There are many different ways that people learn, and in any classroom, you are bound to encounter several students from each learning category. While one method of teaching may work very well for a certain type of learner, another type may not respond at all to what you try. As a new teacher, it is very important to learn how to identify the different types of learners in your classroom, and then to make sure that each one of your lessons takes into account every style of learning that your students may need. To become an effective teacher, you must anticipate the needs of your students and tailor your lesson plans to best benefit each type of learning your classroom.
In the past, most styles of education relied on the belief that all students were auditory learners. This has, of course, since been proven incorrect, so you should never rely solely on auditory teaching methods to reach your class.
Auditory learners focus best on verbal, spoken language, but may struggle with the written word and with hands-on projects. While listening to information over and over again can help an auditory learner remember much more easily, the same student may get nothing out of reading a chapter silently out of a book. These students are easy to identify, even as a new teacher, because they tend to be the most outgoing students in the classroom. They may be social butterflies who enjoy talking and hearing themselves talk, and they tend to be class clowns who always seem to be at the center of attention.
Visual learning focuses on the interpretation and absorption of taught information by seeing and processing it. Visual learners are slightly less common than auditory learners, but still may comprise the majority of your classroom.
A student who learns best visually does well at quiet reading time, and can learn material from watching movies as well. The same student may struggle with directions that are given verbally, and may not do very well when trying to construct something by hand. Visual learners can be identified by their strong attention to detail and need to be organized, even at a young age. These students are good at one-on-one conversation, but may not be part of a larger group, and may be much quieter than their auditory counterparts. Noise often distracts a visual learner, and these students may need you to physically perform a task before they can repeat it.

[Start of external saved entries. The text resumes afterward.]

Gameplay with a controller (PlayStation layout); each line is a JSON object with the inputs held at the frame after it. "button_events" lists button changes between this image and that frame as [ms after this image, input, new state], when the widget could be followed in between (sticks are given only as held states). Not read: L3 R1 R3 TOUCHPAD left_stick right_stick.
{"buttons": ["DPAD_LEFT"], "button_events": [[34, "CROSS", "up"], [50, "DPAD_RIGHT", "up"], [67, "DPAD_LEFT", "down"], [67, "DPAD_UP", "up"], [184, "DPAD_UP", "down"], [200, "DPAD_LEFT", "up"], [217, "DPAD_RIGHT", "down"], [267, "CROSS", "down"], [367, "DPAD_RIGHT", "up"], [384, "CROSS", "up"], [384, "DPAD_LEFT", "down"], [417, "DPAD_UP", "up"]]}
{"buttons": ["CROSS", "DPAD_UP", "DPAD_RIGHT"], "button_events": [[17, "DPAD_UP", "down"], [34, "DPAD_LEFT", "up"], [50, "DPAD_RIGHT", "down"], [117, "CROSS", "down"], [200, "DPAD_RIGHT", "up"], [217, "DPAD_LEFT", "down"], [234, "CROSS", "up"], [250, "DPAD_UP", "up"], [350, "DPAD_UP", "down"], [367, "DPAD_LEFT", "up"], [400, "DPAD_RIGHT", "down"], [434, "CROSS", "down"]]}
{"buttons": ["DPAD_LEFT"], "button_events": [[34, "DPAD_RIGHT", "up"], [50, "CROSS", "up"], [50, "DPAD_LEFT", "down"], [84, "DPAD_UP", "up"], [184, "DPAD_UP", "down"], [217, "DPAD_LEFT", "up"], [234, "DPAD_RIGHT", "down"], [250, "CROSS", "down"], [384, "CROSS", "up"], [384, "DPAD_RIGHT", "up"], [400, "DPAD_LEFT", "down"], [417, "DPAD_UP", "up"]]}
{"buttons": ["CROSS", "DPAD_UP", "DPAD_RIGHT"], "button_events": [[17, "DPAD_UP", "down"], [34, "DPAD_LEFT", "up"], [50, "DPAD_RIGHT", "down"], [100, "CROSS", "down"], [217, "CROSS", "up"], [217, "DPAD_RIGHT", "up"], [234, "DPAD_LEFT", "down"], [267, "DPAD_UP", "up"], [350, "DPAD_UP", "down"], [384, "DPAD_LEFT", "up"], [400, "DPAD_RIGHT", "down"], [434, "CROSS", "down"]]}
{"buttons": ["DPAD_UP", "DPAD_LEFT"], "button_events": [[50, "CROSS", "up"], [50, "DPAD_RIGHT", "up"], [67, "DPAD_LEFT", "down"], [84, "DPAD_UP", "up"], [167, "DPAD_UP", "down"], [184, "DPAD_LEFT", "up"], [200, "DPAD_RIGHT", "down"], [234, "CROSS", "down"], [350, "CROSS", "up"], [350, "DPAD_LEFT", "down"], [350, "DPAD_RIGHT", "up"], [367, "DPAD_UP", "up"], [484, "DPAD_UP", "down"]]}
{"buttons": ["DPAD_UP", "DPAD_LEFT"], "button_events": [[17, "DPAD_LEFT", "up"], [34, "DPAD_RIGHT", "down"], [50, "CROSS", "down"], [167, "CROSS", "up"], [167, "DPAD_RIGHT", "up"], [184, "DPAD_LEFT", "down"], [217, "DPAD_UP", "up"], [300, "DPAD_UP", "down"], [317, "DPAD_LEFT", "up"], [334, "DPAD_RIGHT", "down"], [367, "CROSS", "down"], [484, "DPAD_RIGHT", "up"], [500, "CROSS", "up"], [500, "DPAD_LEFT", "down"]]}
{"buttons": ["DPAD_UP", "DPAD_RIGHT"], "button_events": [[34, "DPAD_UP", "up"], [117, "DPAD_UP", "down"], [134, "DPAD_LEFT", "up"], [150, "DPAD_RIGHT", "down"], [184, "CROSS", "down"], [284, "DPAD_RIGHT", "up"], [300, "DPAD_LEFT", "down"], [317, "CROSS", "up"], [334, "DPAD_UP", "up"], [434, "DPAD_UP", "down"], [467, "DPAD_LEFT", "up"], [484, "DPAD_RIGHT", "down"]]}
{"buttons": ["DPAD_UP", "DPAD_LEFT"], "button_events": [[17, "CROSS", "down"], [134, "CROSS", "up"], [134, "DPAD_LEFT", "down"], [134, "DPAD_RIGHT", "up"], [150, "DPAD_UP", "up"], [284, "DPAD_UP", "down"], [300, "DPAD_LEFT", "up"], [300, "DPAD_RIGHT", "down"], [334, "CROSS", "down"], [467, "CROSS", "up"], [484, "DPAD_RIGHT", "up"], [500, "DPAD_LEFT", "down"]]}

Although kinesthetic learners are not quite as common as auditory and visual learners are, they are still common enough that you are sure to encounter a handful even in your first class. They may be more challenging to teach, but if you are prepared you should not have any trouble.
Kinesthetic learners are best suited to learning by doing. These students retain information when they are able to manipulate objects or understand information by interacting with parts of it. They may not do well when given verbal direction or shown how to do something, but instead want to dive in and try it on their own. You can identify a kinesthetic learner in your classroom by pinpointing the students who cannot seem to sit still while you are teaching them. Gain their attention by providing lots of hands-on class experiences.
Identifying and teaching different learning types in your classroom does not have to be a difficult achievement. Simply keep these tips and strategies in mind, and you will be well on your way to successful teaching in no time.